* Begin THE INPUT *

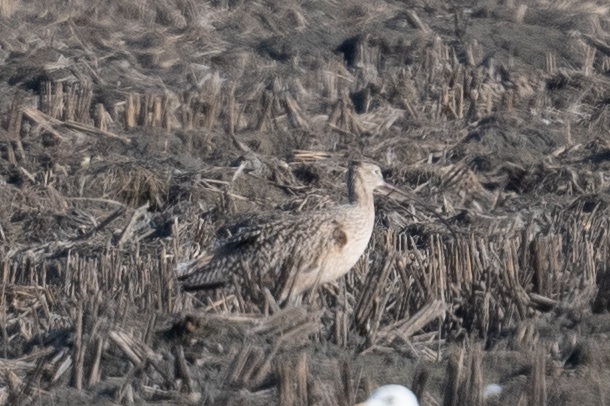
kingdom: Animalia
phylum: Chordata
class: Aves
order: Charadriiformes
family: Scolopacidae
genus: Numenius
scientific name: Numenius americanus
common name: Long-billed curlew
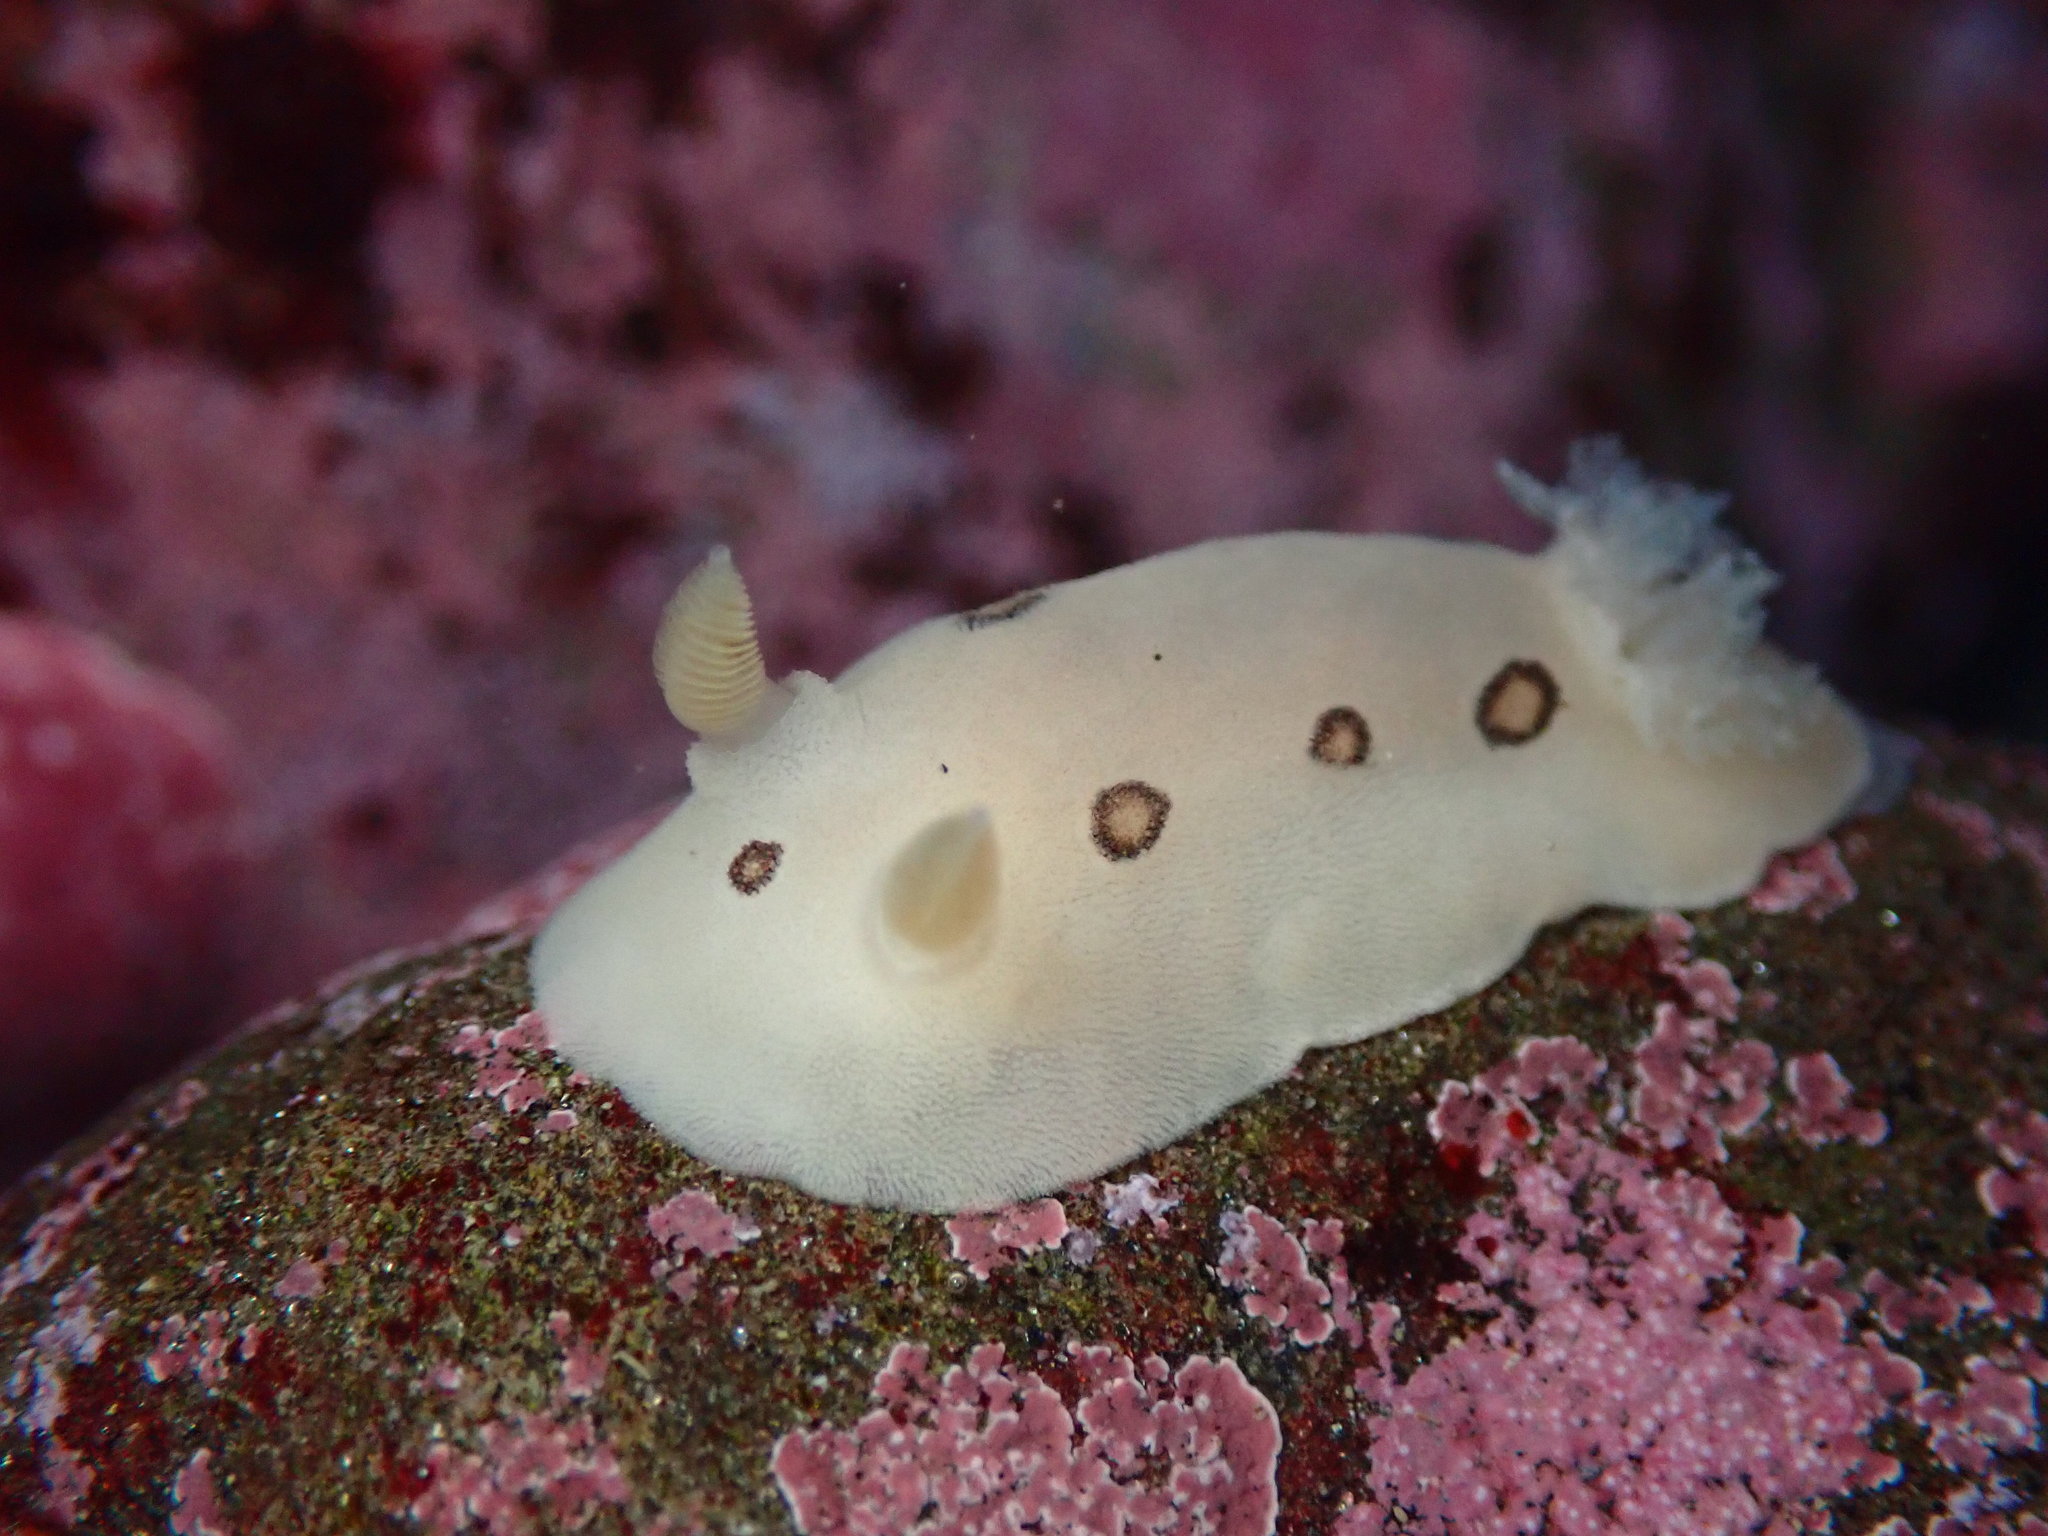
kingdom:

* End THE INPUT *

▶ [WHAT YOU NEED TO DO]:
Copy every line of text in the items above word for word, leaving out the pictures.

▶ [SOLVED EXERCISE]:
kingdom: Animalia
phylum: Chordata
class: Aves
order: Charadriiformes
family: Scolopacidae
genus: Numenius
scientific name: Numenius americanus
common name: Long-billed curlew
kingdom:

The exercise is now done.